Attaching package: ‘treeio’

The following object is masked from ‘package:phytools’:

read.newick

The following object is masked from ‘package:ape’:

drop.tip

Killed Please contact JIFSAN IT for support.

Best, Olivier

Dennis-xyHuang commented 1 year ago

Hi Olivier @oclaisse,

I rerun the script on the server and it was due to one of the taxIDs which could only be mapped at the phylum level, so a large distance was extracted during execution and the server run out of memory. We have upgraded the server to another instance with larger RAM and I uploaded your input again and this time I successfully got the output.

Would you mind shoot me an email at xhuang96@umd.edu, just in case if this error happens again so I can send you a copy of your output. Also, I plan to update the method a little bit so I can utilize more information to better locate these rare species, such as the one in your input. I have done some preliminary test and the new method seem to work. The testing and implementation of the new method to the web portal may take 1~2 weeks. If you can send me an email, I would be more than happy to keep you updated and also seek any potential suggestions : )

§ Instruction A:
Transcribe the portion of the server memory thread that opens with the words containing "I rerun the" and closes with "got the output.".

§ Stored rows:

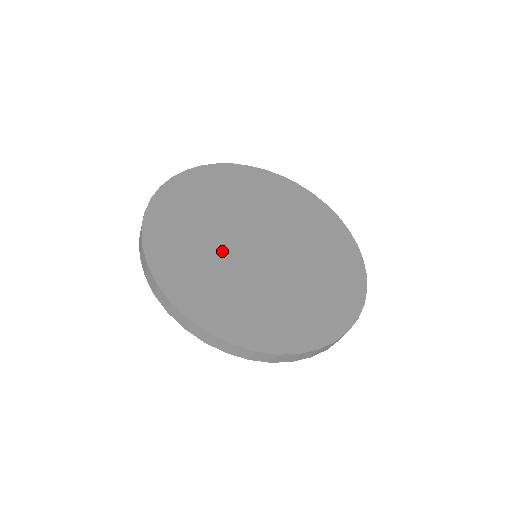
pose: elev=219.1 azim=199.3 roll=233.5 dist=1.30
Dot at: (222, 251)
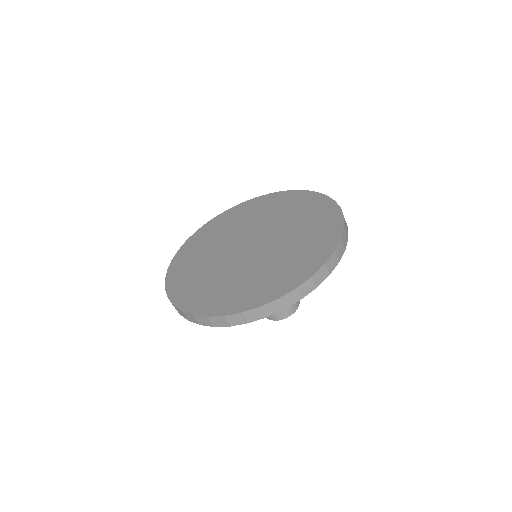
Dot at: (225, 268)
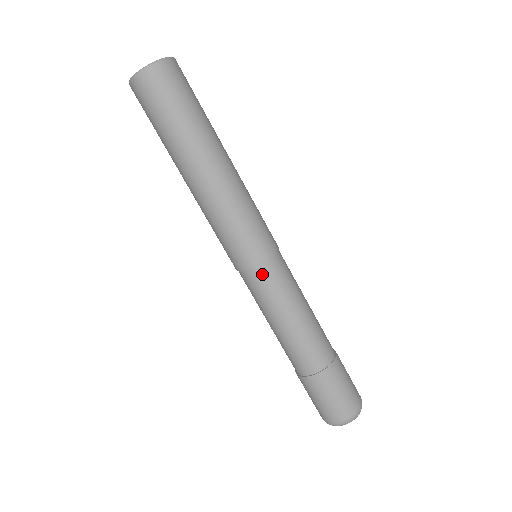
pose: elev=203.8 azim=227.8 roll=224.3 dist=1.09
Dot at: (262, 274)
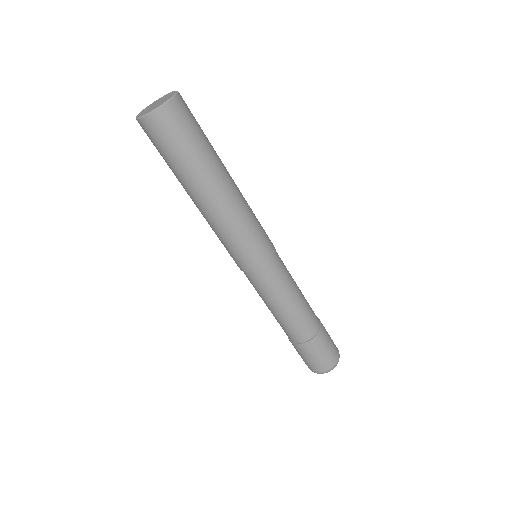
Dot at: (272, 269)
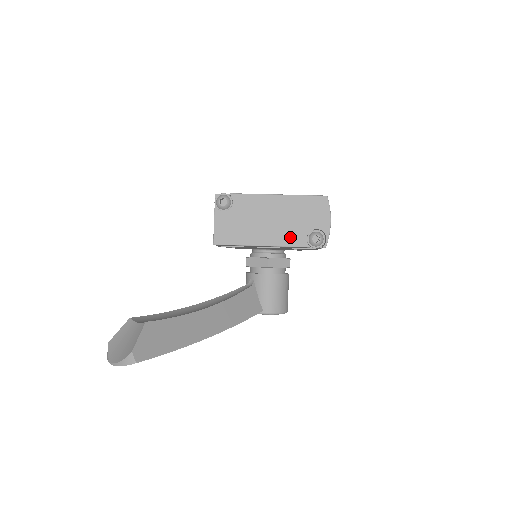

§ Instruction B:
Reproduce the listing above with "pose" switched to "camera" and everything else unchanged, leaving out the pictures.

§ Right answer A:
I rerun the script on the server and it was due to one of the taxIDs which could only be mapped at the phylum level, so a large distance was extracted during execution and the server run out of memory. We have upgraded the server to another instance with larger RAM and I uploaded your input again and this time I successfully got the output.

§ Right answer B:
camera: elev=219.1 azim=199.3 roll=233.5 dist=1.30
Dot at: (222, 251)
Dot at: (225, 268)
camera: elev=203.8 azim=227.8 roll=224.3 dist=1.09
Dot at: (262, 274)
Dot at: (272, 269)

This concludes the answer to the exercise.